## WORK ITEM
Find the line with "KR580IK80A renommé KR580VM80A" in the records below. Copy it and every line after it, up to and including the line with "basé sur un coeur ARM Cortex-M3.".

Data excerpts:
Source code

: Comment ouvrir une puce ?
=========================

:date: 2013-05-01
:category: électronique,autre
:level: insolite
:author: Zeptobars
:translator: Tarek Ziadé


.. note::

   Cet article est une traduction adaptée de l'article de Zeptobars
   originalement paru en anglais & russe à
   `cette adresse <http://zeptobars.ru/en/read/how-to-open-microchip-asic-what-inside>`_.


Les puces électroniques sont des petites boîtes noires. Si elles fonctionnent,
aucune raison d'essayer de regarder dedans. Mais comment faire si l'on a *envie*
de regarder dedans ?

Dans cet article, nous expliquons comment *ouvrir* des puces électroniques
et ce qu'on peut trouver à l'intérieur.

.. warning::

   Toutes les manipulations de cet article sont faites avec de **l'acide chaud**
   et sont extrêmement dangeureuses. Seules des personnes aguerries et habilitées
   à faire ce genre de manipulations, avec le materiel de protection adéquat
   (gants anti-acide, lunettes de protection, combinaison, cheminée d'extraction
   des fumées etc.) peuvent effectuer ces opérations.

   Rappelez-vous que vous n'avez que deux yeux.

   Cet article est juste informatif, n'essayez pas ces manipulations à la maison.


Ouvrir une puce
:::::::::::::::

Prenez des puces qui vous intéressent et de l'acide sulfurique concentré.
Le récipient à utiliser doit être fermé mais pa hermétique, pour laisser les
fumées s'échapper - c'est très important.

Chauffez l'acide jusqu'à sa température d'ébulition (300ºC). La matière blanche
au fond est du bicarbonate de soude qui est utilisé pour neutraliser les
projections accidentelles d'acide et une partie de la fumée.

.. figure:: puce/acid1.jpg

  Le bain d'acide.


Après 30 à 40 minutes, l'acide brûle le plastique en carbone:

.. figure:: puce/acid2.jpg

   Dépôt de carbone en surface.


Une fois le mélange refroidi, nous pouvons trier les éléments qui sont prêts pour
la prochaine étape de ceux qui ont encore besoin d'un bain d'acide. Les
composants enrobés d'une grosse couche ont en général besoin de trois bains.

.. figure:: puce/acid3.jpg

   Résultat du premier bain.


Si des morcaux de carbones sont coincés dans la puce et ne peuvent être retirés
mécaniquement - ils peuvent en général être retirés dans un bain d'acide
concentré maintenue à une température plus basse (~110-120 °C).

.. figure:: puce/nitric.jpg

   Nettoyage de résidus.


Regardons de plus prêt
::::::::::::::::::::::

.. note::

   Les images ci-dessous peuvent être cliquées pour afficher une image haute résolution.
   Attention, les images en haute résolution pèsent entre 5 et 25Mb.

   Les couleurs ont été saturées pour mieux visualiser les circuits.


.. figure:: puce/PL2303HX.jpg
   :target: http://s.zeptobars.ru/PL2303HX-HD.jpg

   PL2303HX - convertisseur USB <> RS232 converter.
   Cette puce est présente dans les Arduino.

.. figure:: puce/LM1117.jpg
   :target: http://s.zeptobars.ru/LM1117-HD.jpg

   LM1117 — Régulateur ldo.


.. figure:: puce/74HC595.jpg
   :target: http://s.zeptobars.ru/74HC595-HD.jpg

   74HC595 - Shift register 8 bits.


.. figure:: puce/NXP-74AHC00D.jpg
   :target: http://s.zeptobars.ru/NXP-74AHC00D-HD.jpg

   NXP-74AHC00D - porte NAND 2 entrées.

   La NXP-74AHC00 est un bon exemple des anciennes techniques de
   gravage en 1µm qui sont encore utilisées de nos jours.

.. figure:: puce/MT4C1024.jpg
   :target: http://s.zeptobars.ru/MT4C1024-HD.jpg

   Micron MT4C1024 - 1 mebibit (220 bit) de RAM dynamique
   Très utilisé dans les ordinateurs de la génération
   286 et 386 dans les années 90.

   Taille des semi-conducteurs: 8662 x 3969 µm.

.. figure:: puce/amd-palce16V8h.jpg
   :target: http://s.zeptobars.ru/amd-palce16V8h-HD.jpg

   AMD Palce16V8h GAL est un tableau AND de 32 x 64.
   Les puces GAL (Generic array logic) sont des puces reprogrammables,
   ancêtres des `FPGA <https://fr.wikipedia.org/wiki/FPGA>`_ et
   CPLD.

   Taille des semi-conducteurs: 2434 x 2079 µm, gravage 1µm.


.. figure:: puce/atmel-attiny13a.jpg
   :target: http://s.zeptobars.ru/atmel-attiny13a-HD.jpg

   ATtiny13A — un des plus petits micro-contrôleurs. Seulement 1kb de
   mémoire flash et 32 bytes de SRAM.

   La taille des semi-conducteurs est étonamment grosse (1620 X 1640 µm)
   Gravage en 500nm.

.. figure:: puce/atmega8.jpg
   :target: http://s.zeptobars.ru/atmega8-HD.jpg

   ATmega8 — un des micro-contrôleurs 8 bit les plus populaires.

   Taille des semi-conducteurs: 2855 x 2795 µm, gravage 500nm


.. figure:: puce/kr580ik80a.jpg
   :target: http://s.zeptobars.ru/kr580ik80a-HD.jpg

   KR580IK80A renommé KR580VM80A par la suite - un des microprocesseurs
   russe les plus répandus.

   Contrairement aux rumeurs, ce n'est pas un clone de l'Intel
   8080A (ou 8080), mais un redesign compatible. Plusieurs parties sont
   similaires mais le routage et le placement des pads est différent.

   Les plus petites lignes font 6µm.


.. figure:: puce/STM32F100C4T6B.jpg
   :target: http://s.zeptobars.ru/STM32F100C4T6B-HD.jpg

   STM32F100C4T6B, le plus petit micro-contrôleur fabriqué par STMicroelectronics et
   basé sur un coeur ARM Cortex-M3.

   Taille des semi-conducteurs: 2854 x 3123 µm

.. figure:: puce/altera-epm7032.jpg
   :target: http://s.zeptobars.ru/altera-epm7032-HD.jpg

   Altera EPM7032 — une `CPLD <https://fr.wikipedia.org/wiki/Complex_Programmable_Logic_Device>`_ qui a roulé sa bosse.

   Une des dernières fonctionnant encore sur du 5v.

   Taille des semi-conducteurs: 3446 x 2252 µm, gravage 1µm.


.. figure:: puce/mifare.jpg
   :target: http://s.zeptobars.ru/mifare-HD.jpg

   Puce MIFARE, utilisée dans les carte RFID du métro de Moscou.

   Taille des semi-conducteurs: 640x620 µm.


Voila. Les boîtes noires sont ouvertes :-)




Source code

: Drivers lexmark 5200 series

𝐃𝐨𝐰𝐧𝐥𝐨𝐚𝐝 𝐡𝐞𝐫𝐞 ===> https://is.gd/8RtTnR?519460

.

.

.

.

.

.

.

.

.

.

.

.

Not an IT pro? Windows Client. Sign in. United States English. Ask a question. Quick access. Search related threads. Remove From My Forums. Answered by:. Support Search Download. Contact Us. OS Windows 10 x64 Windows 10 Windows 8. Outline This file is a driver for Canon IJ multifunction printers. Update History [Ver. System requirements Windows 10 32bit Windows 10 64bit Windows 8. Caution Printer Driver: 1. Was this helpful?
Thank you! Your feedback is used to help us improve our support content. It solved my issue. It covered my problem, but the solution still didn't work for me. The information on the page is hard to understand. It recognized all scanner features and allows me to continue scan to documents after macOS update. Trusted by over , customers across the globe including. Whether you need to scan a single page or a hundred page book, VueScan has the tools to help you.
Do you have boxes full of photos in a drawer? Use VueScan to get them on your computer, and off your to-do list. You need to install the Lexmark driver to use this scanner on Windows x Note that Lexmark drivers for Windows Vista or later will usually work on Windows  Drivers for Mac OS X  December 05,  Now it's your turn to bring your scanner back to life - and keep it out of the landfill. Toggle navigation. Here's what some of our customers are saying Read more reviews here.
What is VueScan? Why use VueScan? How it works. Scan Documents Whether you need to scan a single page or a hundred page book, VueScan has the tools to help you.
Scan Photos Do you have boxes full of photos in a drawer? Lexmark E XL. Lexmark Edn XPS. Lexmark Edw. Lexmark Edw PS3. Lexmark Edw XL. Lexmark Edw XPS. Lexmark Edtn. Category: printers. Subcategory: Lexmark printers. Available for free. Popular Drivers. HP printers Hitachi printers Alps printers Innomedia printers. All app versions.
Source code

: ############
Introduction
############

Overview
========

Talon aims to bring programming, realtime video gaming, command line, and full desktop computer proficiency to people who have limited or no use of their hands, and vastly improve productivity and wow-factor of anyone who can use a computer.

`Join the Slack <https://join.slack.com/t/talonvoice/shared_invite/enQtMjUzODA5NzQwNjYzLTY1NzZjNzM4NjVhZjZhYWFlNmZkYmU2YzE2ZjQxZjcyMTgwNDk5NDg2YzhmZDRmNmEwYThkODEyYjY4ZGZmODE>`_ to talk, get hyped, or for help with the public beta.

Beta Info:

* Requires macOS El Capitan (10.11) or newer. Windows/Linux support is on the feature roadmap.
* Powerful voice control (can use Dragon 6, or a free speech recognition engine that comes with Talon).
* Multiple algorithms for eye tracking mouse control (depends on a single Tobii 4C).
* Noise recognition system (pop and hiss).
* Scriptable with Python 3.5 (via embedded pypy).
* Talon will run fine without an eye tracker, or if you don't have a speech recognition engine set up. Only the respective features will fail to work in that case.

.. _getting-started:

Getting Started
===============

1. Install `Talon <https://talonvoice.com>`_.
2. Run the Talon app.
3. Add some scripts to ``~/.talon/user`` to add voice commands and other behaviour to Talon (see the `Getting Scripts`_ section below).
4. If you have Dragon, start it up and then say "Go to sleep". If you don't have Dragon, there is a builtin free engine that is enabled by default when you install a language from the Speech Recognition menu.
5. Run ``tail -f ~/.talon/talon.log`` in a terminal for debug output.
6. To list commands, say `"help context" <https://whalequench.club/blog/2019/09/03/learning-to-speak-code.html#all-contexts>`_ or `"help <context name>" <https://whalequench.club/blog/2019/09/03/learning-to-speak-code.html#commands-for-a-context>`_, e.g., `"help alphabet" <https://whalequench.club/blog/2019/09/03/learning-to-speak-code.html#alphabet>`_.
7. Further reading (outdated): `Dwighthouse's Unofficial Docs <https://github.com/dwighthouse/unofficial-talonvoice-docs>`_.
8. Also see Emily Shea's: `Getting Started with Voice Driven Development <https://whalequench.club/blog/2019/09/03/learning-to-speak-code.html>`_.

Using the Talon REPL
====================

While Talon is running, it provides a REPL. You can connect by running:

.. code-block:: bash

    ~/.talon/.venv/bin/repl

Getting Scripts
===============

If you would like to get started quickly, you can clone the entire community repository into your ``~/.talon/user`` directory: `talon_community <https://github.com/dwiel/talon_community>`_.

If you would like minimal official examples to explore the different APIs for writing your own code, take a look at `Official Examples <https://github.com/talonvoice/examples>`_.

## ANSWER BOX
   KR580IK80A renommé KR580VM80A par la suite - un des microprocesseurs
   russe les plus répandus.

   Contrairement aux rumeurs, ce n'est pas un clone de l'Intel
   8080A (ou 8080), mais un redesign compatible. Plusieurs parties sont
   similaires mais le routage et le placement des pads est différent.

   Les plus petites lignes font 6µm.


.. figure:: puce/STM32F100C4T6B.jpg
   :target: http://s.zeptobars.ru/STM32F100C4T6B-HD.jpg

   STM32F100C4T6B, le plus petit micro-contrôleur fabriqué par STMicroelectronics et
   basé sur un coeur ARM Cortex-M3.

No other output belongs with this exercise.